**PROBLEM STATEMENT:** An exact transcription of all the data is required, with every image removed.

INFORMATION SUPPLIED START

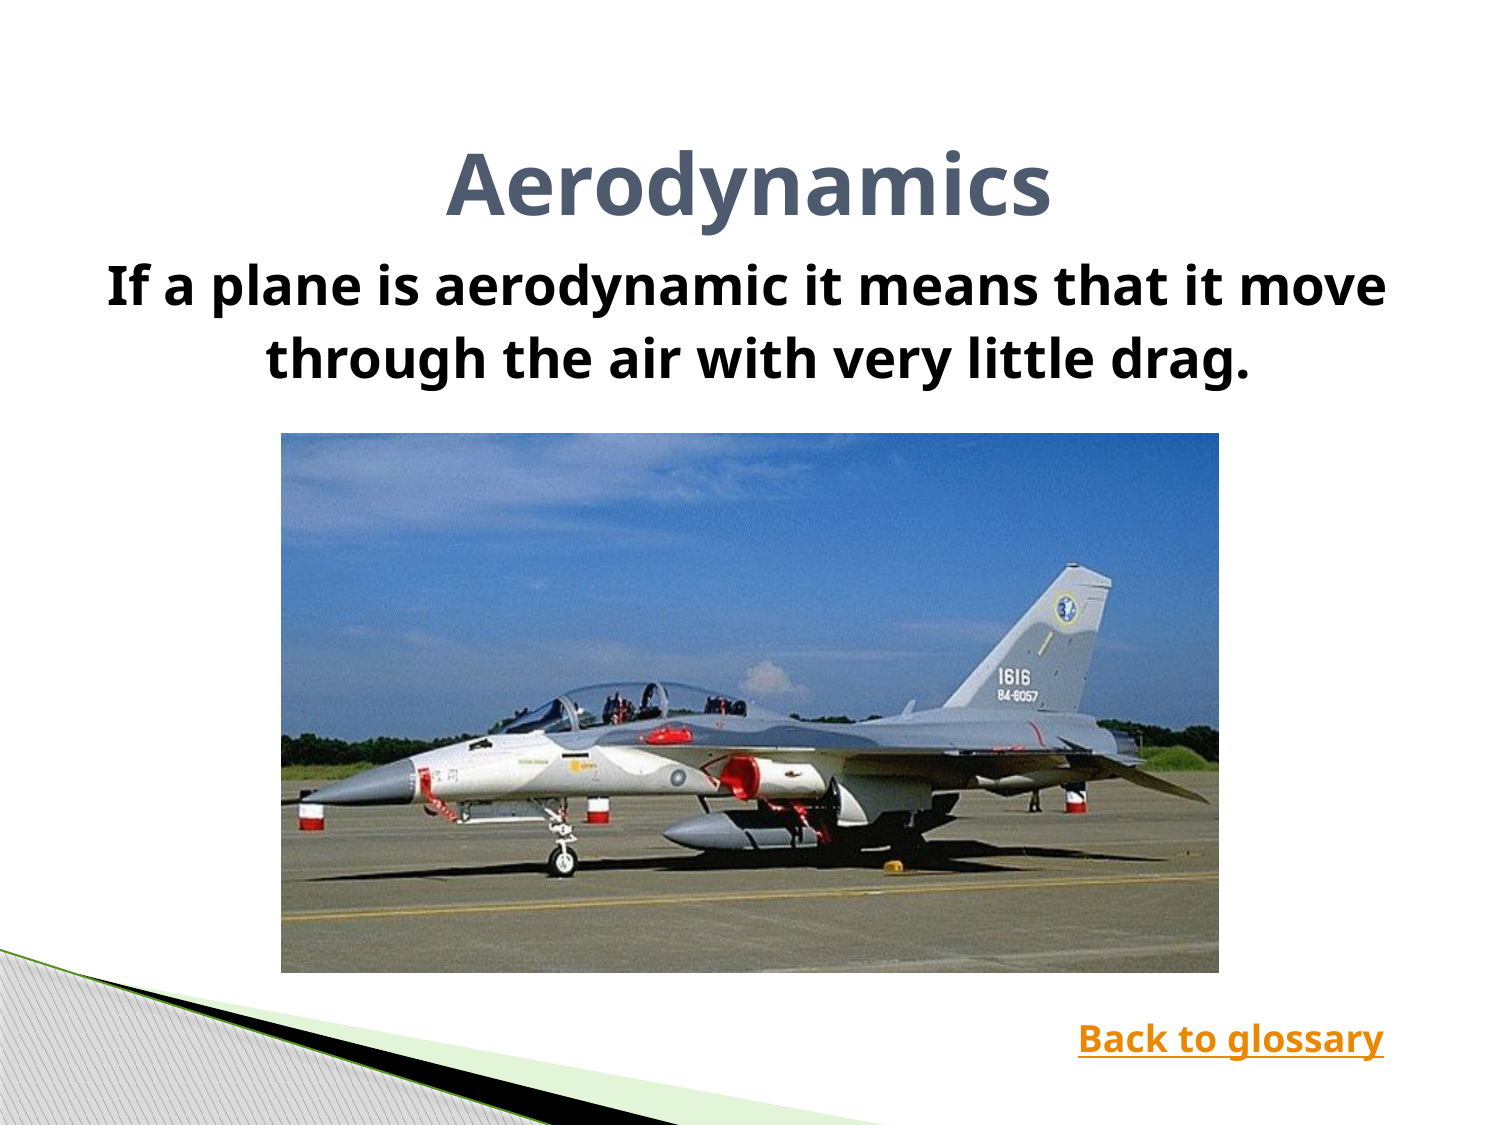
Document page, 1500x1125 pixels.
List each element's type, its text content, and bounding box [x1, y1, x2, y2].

picture [280, 433, 1219, 973]
list If a plane is aerodynamic it means that it move through the air with very little drag. [75, 247, 1425, 399]
title Aerodynamics [75, 115, 1425, 247]
text_box Back to glossary [1062, 1007, 1399, 1074]
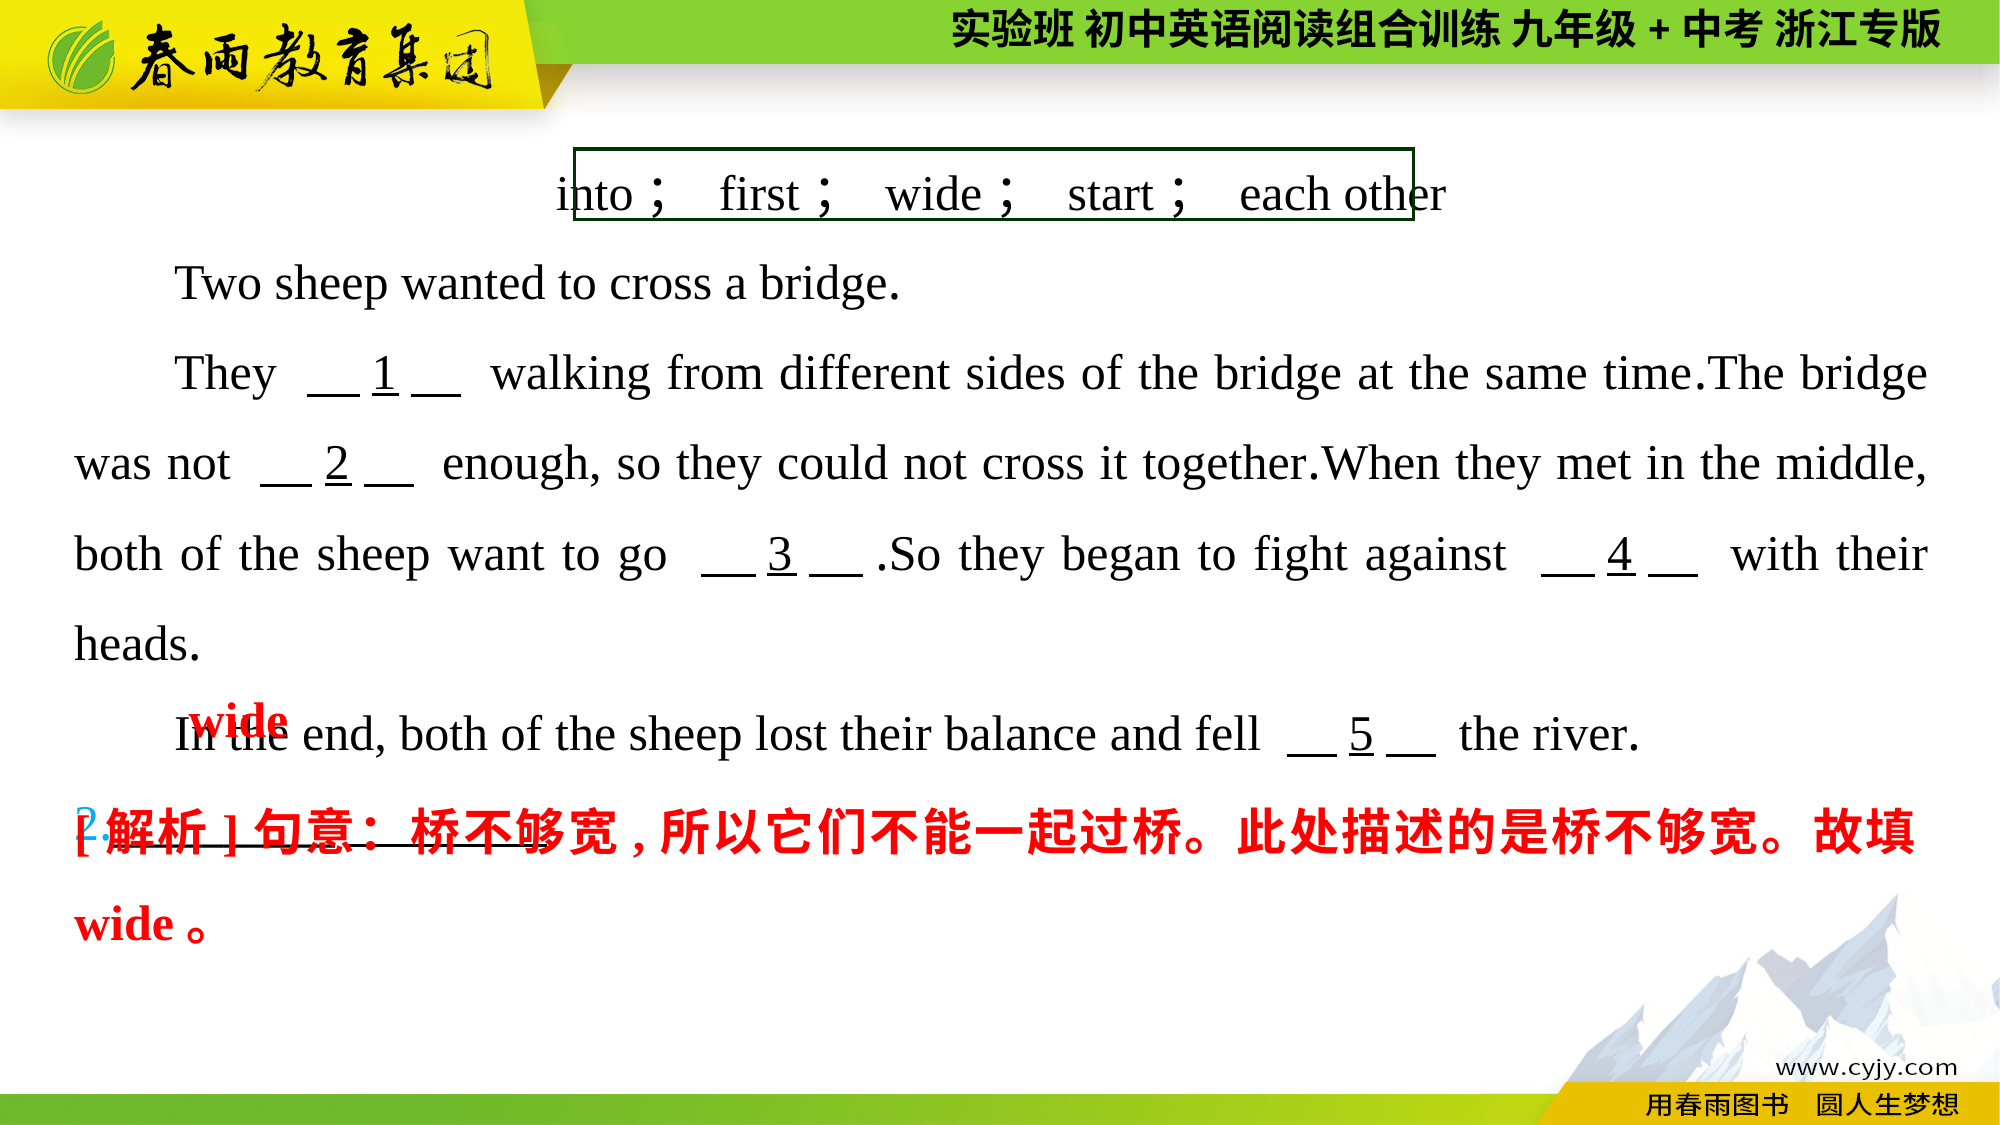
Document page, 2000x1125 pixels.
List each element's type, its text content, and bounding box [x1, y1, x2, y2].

list into； first； wide； start； each other Two sheep wanted to cross a bridge. They 1 walking from different sides of the bridge at the same time.The bridge was not 2 enough, so they could not cross it together.When they met in the middle, both of the sheep want to go 3 .So they began to fight against 4 with their heads. In the end, both of the sheep lost their balance and fell 5 the river. 2.__________ [59, 122, 1944, 763]
text_box wide [173, 680, 304, 756]
text_box [574, 148, 1414, 220]
picture [0, 0, 2000, 1125]
text_box [解析]句意：桥不够宽,所以它们不能一起过桥。此处描述的是桥不够宽。故填wide。 [59, 763, 1944, 959]
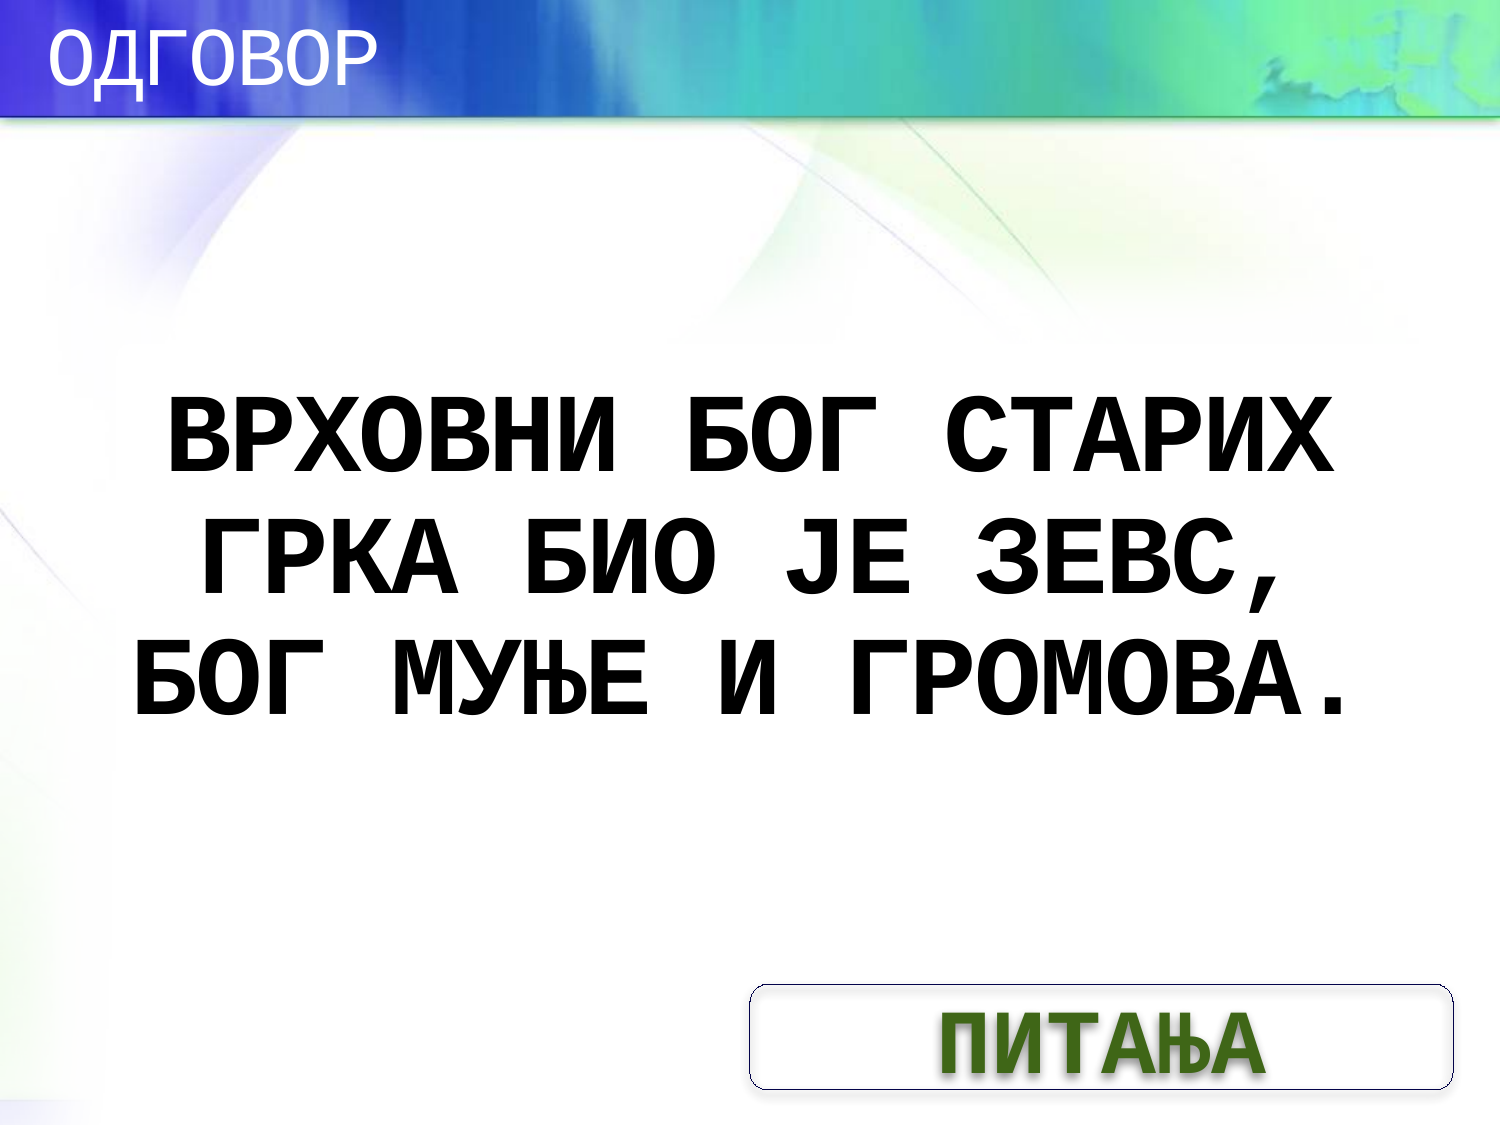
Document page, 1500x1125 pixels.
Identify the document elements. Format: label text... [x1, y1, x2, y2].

picture [0, 0, 1500, 1125]
text_box ОДГОВОР [46, 0, 774, 118]
text_box ПИТАЊА [749, 984, 1454, 1090]
title ВРХОВНИ БОГ СТАРИХ ГРКА БИО ЈЕ ЗЕВС, БОГ МУЊЕ И ГРОМОВА. [117, 164, 1380, 950]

INFORMATION SUPPLIED END

**RESPONSE AREA:**
Document page, 1500x1125 pixels.
List each element's type, its text content, and bounding box [x1, y1, x2, y2].

picture [280, 433, 1219, 973]
list If a plane is aerodynamic it means that it move through the air with very little drag. [75, 247, 1425, 399]
title Aerodynamics [75, 115, 1425, 247]
text_box Back to glossary [1062, 1007, 1399, 1074]
Document page, 2000x1125 pixels.
List each element's type, its text content, and bounding box [x1, y1, x2, y2].

list into； first； wide； start； each other Two sheep wanted to cross a bridge. They 1 walking from different sides of the bridge at the same time.The bridge was not 2 enough, so they could not cross it together.When they met in the middle, both of the sheep want to go 3 .So they began to fight against 4 with their heads. In the end, both of the sheep lost their balance and fell 5 the river. 2.__________ [59, 122, 1944, 763]
text_box wide [173, 680, 304, 756]
text_box [574, 148, 1414, 220]
picture [0, 0, 2000, 1125]
text_box [解析]句意：桥不够宽,所以它们不能一起过桥。此处描述的是桥不够宽。故填wide。 [59, 763, 1944, 959]
Document page, 1500x1125 pixels.
Identify the document elements. Format: label text... [x1, y1, x2, y2].

picture [0, 0, 1500, 1125]
text_box ОДГОВОР [46, 0, 774, 118]
text_box ПИТАЊА [749, 984, 1454, 1090]
title ВРХОВНИ БОГ СТАРИХ ГРКА БИО ЈЕ ЗЕВС, БОГ МУЊЕ И ГРОМОВА. [117, 164, 1380, 950]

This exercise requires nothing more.